4. A Few Plants on to That
The Amazon has been called the lungs of the world. It’s a big forest indeed, but the world is a big place. Your van or camper wagon, boat or whatever you travel in…not so big. And the lungs of your vehicle could be quite small too. Not only do plants increase the air quality by creating oxygen, but they also absorb pollutants, including even synthetic chemicals which could otherwise be harmful for you. So skip the Wunderbaum and get yourself a real plant! Here is a short article about all that and in case you need inspiration a short list of which plants are considered the most effective cleaners. And if you would think that the watering of the plants would increase the risk of mold, think again, because according to studies, the air in rooms containing plants has up to 60% less mold spores and bacteria in it!1
Personally I’d just bring something to put in my food. Some rosemary perhaps?

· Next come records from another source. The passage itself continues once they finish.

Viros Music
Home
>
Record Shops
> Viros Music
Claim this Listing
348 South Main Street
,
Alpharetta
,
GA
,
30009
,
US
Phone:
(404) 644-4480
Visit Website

5. Bring a Washing Machine (!)
Now that everything is clean (and smelling like rosemary), in case something gets dirty again and you need to visit a laundromat: why not actually skip the laundromat and use a portable washing machine instead? There are some different portable washing machines on the market, the most famous of which is The Scrubba. Weighing about 150 grams, it’s nonetheless supposed to launder just as well as a washing machine. Basically, it is a water proof bag with an air valve (to extract excessive air) and a built in washboard, which will scrub your clothes clean. Fill the bag with water, add clothes and washing machine powder. Give it a good scrubbing for 3-5 minutes and then change to clean water and rinse the clothes. Hang to dry. With clean clothes possible in less than ten minutes–without having to bother with finding a laundromat–you can stay at that nice spot in front of the lake, saving time as well as money.

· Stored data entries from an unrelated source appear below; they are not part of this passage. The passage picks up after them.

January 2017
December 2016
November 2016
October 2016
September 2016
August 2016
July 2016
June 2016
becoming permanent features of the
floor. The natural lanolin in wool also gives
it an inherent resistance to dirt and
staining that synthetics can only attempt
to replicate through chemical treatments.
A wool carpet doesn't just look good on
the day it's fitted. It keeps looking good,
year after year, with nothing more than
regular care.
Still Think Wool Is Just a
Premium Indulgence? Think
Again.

6. And a Shower to Finish it Up
Nothing will be clean if you are not clean! You know that. So you endure that cold shower. But perhaps you did not know that you could just have brought a portable travel shower. There are many of them on the market. Usually they are black, water proof bags with attached nozzle, but they come in all kinds and varieties. And perhaps one could say that the simpler it is, the better it is. The more high end ones tend to take a lot of extra space and require a lot of extra work, while sometimes they don’t even work as well. If you go for a basic travel shower, it’s just to fill it up with water, close the bag tight and hang from a nearby branch. Let the sun heat the water. It shouldn’t take long, as the black bag absorbs the heat from the sun and the water in the sealed bag has no way to cool down. Some of these small showers, weighing just a few ounces and packing smaller than a cup, can give you showers up to ten minutes or so long!